▶ [PROBLEM DESCRIPTION]: Search the data for the word "yChannelSelector" and copy every line where it occurs.

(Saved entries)
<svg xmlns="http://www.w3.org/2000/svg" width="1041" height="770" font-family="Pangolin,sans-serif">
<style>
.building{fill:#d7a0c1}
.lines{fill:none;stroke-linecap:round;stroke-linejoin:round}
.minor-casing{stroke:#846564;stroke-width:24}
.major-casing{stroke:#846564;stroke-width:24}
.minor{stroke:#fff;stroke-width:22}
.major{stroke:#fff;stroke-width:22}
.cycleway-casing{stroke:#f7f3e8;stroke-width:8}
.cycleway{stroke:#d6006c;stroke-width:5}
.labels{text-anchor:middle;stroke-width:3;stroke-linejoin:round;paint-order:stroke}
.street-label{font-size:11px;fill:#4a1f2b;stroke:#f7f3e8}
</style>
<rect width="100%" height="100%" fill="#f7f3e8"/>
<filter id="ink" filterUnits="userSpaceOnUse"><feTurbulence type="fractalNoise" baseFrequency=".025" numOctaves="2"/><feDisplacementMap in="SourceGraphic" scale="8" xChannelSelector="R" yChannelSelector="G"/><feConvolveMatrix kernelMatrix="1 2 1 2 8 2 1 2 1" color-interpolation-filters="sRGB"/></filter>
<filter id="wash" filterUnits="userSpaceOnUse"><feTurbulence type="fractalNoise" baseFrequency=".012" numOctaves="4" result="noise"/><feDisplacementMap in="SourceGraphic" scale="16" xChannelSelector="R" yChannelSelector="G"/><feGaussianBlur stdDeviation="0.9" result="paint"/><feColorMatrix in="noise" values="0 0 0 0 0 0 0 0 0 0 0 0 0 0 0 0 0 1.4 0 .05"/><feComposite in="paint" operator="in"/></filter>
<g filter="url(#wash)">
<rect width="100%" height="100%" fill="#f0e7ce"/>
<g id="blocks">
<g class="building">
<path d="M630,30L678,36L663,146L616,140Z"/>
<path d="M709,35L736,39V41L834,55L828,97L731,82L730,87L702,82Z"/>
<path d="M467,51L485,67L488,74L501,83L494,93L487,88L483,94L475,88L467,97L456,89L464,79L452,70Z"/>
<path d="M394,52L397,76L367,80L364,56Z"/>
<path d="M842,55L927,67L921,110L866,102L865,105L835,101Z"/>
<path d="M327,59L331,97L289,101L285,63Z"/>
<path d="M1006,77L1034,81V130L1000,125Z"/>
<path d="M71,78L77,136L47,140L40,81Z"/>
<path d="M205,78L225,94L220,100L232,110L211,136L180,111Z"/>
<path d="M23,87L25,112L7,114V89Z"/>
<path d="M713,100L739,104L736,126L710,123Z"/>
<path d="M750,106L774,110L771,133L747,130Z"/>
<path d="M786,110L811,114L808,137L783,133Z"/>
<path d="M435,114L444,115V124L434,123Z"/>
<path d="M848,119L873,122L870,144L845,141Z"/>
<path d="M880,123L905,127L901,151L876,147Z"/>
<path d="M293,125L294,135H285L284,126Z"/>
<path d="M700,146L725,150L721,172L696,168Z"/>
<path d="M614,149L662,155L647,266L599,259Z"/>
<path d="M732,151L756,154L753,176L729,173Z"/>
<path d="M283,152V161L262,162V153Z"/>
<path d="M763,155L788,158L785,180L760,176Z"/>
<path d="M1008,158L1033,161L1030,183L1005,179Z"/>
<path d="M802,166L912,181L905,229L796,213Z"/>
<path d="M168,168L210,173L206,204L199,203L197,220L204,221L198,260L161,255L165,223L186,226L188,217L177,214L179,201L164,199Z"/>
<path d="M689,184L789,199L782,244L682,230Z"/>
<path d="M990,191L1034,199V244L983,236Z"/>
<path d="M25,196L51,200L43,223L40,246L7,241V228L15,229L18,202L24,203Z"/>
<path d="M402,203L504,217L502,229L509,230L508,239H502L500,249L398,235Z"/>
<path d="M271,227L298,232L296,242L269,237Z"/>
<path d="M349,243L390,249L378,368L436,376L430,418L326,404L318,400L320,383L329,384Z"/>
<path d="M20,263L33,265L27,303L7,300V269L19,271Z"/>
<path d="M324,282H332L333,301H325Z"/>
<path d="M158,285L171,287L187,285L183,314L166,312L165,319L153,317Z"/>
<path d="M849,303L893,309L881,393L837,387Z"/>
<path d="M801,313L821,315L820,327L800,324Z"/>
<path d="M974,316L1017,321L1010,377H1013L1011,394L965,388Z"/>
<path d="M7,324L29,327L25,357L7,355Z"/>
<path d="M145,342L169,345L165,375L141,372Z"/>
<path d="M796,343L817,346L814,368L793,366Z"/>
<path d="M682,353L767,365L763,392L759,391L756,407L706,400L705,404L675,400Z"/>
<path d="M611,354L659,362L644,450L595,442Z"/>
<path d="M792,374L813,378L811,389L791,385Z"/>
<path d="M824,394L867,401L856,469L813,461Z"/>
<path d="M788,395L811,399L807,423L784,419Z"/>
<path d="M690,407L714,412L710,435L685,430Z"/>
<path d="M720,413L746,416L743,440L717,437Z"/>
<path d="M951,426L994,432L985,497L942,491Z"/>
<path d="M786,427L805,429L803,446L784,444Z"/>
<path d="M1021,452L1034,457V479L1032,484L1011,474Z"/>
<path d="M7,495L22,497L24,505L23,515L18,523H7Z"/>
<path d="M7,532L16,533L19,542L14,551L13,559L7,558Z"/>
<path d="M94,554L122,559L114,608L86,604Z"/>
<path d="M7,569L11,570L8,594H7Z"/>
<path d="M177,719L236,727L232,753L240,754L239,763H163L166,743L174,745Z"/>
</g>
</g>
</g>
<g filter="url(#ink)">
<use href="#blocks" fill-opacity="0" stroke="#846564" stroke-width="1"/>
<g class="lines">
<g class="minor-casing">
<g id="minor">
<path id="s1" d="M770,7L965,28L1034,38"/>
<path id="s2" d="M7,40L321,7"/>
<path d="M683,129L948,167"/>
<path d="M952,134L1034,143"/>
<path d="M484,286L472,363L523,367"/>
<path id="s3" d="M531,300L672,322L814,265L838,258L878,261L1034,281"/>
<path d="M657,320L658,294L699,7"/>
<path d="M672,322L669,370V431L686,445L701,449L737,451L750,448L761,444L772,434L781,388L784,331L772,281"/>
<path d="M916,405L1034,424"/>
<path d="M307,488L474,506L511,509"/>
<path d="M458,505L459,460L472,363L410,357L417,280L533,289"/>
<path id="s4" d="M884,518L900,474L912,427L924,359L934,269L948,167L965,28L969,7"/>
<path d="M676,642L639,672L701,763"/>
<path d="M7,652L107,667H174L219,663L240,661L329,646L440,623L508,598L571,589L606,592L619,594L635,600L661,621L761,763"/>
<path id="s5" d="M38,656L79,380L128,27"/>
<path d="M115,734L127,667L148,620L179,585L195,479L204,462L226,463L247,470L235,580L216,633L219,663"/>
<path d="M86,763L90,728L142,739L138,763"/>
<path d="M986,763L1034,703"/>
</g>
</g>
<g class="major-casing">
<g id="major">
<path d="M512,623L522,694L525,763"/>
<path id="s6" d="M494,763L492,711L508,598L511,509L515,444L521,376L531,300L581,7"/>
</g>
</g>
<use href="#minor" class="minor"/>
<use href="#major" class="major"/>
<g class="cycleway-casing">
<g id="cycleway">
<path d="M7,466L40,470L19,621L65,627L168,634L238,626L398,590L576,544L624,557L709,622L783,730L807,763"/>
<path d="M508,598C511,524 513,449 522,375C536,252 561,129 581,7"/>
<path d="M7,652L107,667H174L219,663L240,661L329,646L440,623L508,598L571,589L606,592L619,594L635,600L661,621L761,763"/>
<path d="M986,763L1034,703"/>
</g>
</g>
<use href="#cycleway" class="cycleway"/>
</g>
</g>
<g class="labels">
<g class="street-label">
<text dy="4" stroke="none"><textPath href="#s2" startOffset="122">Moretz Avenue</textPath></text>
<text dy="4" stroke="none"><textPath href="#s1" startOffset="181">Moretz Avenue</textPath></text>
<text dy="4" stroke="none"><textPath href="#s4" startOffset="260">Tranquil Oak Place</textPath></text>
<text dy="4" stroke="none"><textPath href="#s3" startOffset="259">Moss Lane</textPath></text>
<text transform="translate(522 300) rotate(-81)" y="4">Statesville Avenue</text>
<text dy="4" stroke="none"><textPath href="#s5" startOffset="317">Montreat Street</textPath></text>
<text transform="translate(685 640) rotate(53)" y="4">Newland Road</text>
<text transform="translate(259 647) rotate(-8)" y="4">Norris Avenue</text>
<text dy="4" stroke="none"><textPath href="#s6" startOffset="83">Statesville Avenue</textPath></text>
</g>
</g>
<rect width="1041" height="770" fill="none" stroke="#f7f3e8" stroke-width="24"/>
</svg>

▶ [SOLUTION TO THE EXERCISE]:
<filter id="ink" filterUnits="userSpaceOnUse"><feTurbulence type="fractalNoise" baseFrequency=".025" numOctaves="2"/><feDisplacementMap in="SourceGraphic" scale="8" xChannelSelector="R" yChannelSelector="G"/><feConvolveMatrix kernelMatrix="1 2 1 2 8 2 1 2 1" color-interpolation-filters="sRGB"/></filter>
<filter id="wash" filterUnits="userSpaceOnUse"><feTurbulence type="fractalNoise" baseFrequency=".012" numOctaves="4" result="noise"/><feDisplacementMap in="SourceGraphic" scale="16" xChannelSelector="R" yChannelSelector="G"/><feGaussianBlur stdDeviation="0.9" result="paint"/><feColorMatrix in="noise" values="0 0 0 0 0 0 0 0 0 0 0 0 0 0 0 0 0 1.4 0 .05"/><feComposite in="paint" operator="in"/></filter>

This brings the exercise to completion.